Slowly but surely, they are figuring out that the underwriting guidelines are too restrictive, but they aren’t going far enough. There are hundreds of thousands of potential home buyers on the sidelines, that want to buy or refinance, but can’t because of over restrictions.
I meet with clients that were referred to me recently. They had to file bankruptcy in 2008. They were paying two mortgages, when he lost his job, because his company went out of business. He was a highly paid executive, so finding a job was not easy to find. He was making $100,000 per year and eventually accepted another job for half the pay. With his new income, they just couldn’t keep up with the two mortgages,
They filed for bankruptcy, moved out of their home and rented a smaller home, which they have been in for nearly three years. So, what is the problem, right?
The problem is, that even though the original mortgages were included in the bankruptcy, the home is still in the foreclosure process. You would think this can’t happen, well it actually happens a lot. There are tens of thousands of folks in the same boat. Most of them want to be homeowners again, but can’t.
FHA guidelines say, that someone can apply for a mortgage 24 months after a bankruptcy discharge, have re-established credit and 36 months after the completion for the foreclosure or short sale.
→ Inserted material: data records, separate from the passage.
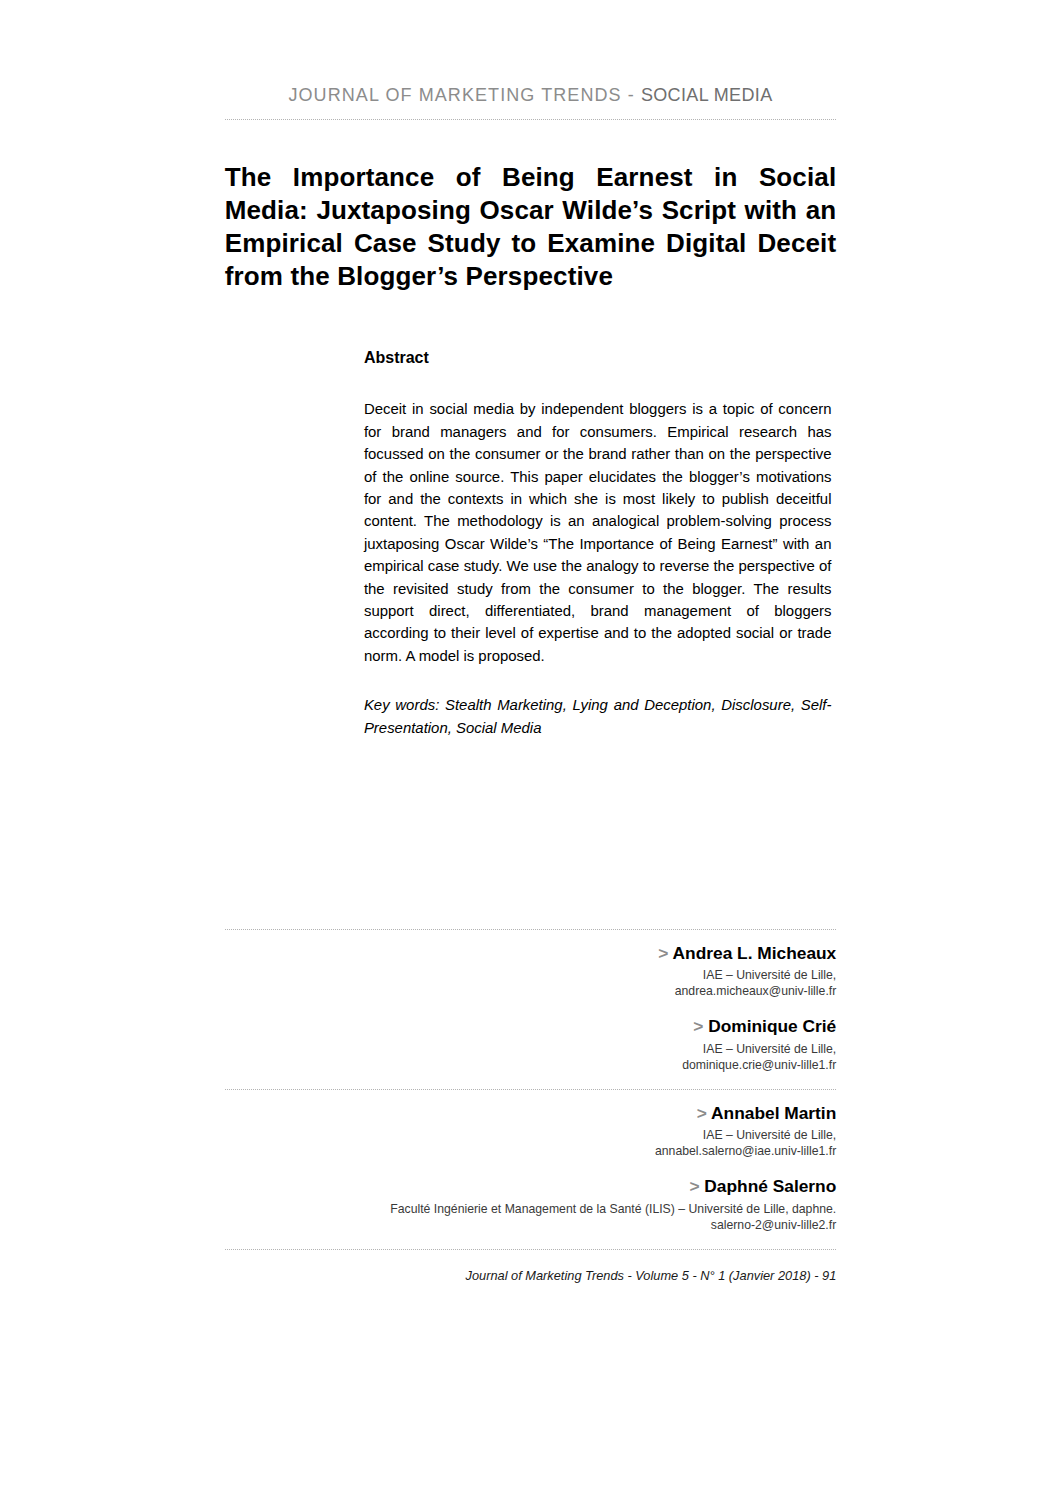JOURNAL OF MARKETING TRENDS - SOCIAL MEDIA
The Importance of Being Earnest in Social Media: Juxtaposing Oscar Wilde’s Script with an Empirical Case Study to Examine Digital Deceit from the Blogger’s Perspective
Abstract
Deceit in social media by independent bloggers is a topic of concern for brand managers and for consumers. Empirical research has focussed on the consumer or the brand rather than on the perspective of the online source. This paper elucidates the blogger’s motivations for and the contexts in which she is most likely to publish deceitful content. The methodology is an analogical problem-solving process juxtaposing Oscar Wilde’s “The Importance of Being Earnest” with an empirical case study. We use the analogy to reverse the perspective of the revisited study from the consumer to the blogger. The results support direct, differentiated, brand management of bloggers according to their level of expertise and to the adopted social or trade norm. A model is proposed.
Key words: Stealth Marketing, Lying and Deception, Disclosure, Self-Presentation, Social Media
> Andrea L. Micheaux
IAE – Université de Lille,
andrea.micheaux@univ-lille.fr
> Dominique Crié
IAE – Université de Lille,
dominique.crie@univ-lille1.fr
> Annabel Martin
IAE – Université de Lille,
annabel.salerno@iae.univ-lille1.fr
> Daphné Salerno
Faculté Ingénierie et Management de la Santé (ILIS) – Université de Lille, daphne.
salerno-2@univ-lille2.fr
Journal of Marketing Trends - Volume 5 - N° 1 (Janvier 2018) - 91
For these clients, they can’t become a homeowner until 36 months after the completion of the foreclosure. They have attempted to find out what is going one, no one can tell them anything.
So far there is no light at the end of this tunnel for all those in this situation. It is time for these regulations to correct this problem, as these folks want to be homeowners again, but can’t.
There are literally millions of folk that want to be homeowners, but because of underwriting guidelines, can’t buy a home and would make outstanding neighbors.